Reproduce exactly the lines of the material beneath, from the line that contains "Rendered at 1241 by 1754 pixels." to the line that contains "List each element's", both included, and no other lines.

┌─ SUPPLIED MATERIAL

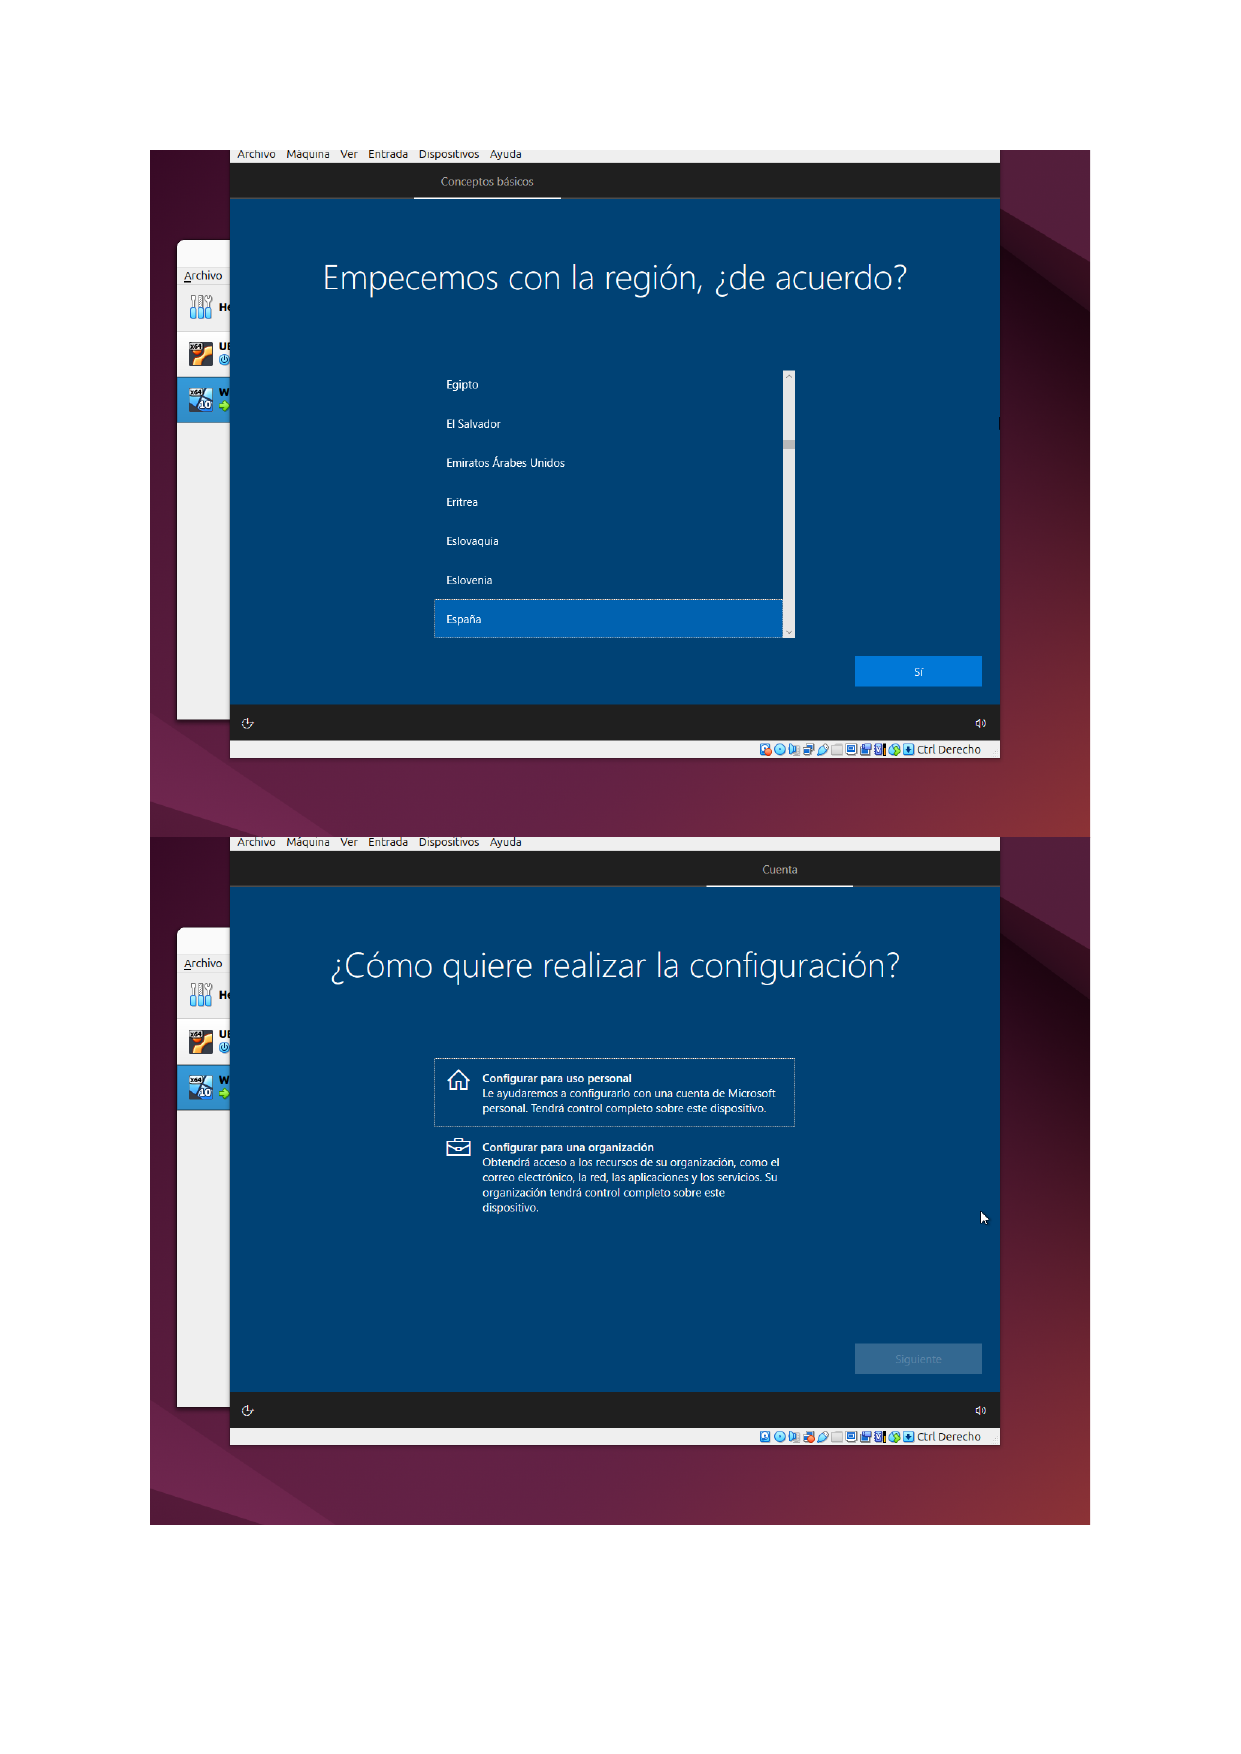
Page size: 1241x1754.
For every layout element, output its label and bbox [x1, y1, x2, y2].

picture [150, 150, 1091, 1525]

└─
┌─ SUPPLIED MATERIAL

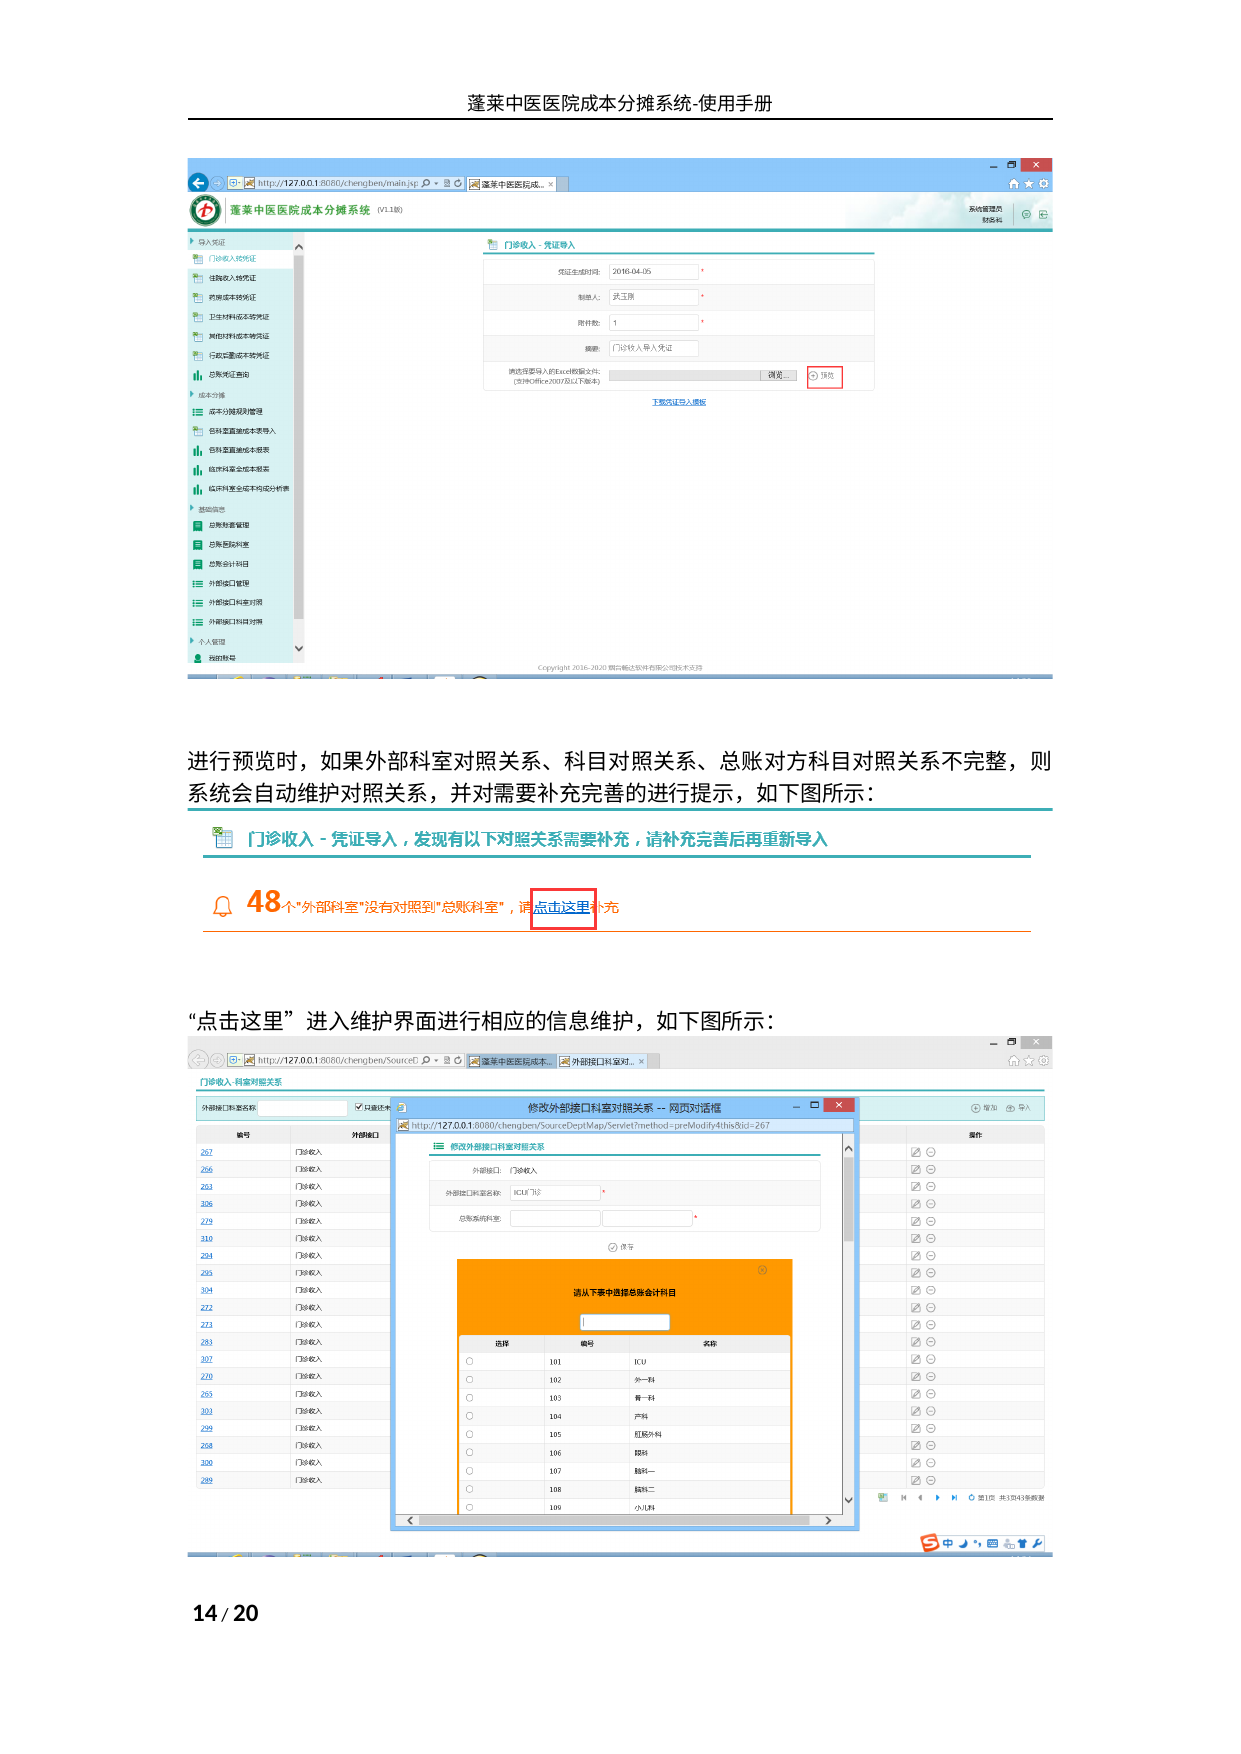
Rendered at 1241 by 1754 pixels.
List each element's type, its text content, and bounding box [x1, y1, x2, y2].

└─

__TASK SOLUTION__.
Rendered at 1241 by 1754 pixels.
List each element's type, its text content, and bounding box [x1, y1, x2, y2].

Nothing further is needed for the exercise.